I can understand the confusion because they expect you to be familiar with the dataset
AppleStorer.csv by this point since you have worked with it in previous Missions.
In the last instruction on this Step, they do point this out -
recall that the
AppleStore.csv dataset has a header row
Since we know that it’s a list of lists and that there is a header row, you can infer that
data (the first list/row) is the header based on the information provided.
At this point, I would also highly encourage you to start experimenting with exploring the dataset based on the code given. You can add
print statements, or try to print the entire thing just to get a better understanding of the data yourself. This will come in handy later on as well, so try to do that from time to time for your own benefit.
For example, in Step 3 of this Mission, you wrote the code to extract the data from the CSV to
apps_data. In one of the instructions, you were also asked to explore the first few rows. So, printing out
would have shown you that the first row (the first list) inside the list of lists is the header row.
Let me know if this helps!
I think this is actually an error on their part, " If the dataset has a header, the function returns separately both the header and the rest of the data set."

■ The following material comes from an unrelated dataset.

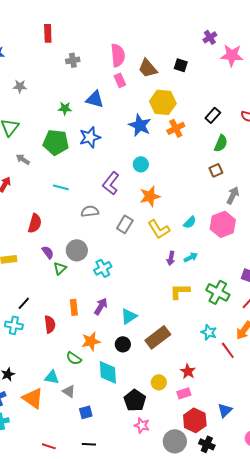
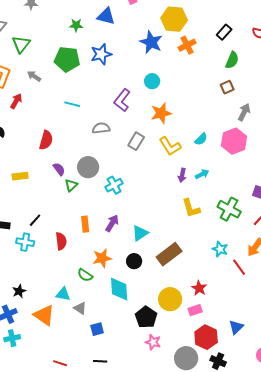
yellow L-shape: (180, 291) -> (191, 208), turned -105
yellow circle: (159, 382) -> (170, 299), size x1.5

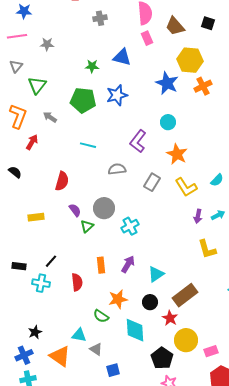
orange star: (161, 113) -> (177, 154), turned -30
red star: (199, 288) -> (170, 318), moved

However, in their code they have:
which will only return the data without the header row so you can’t actually access data to get the header file since it’s been omitted. If you go to the next screen you’ll see they’ve updated the function to actually return both:
return data[1:], data
So, you could always call the open_dataset(header=False) to return the full data and then index it correctly from there.
That’s an instruction for a different Mission Step and not for the one in the question.
Hi thanks for your responses
so just to clarify regarding the header in the def no matter what will replace the header “name” which include the True/False the meaning is that this “header/other name=True/False” is regarding if the header is existing in the file or not right?(specifically when we are using the def)
“def open_dataset(file_name=‘AppleStore.csv’, header=True):”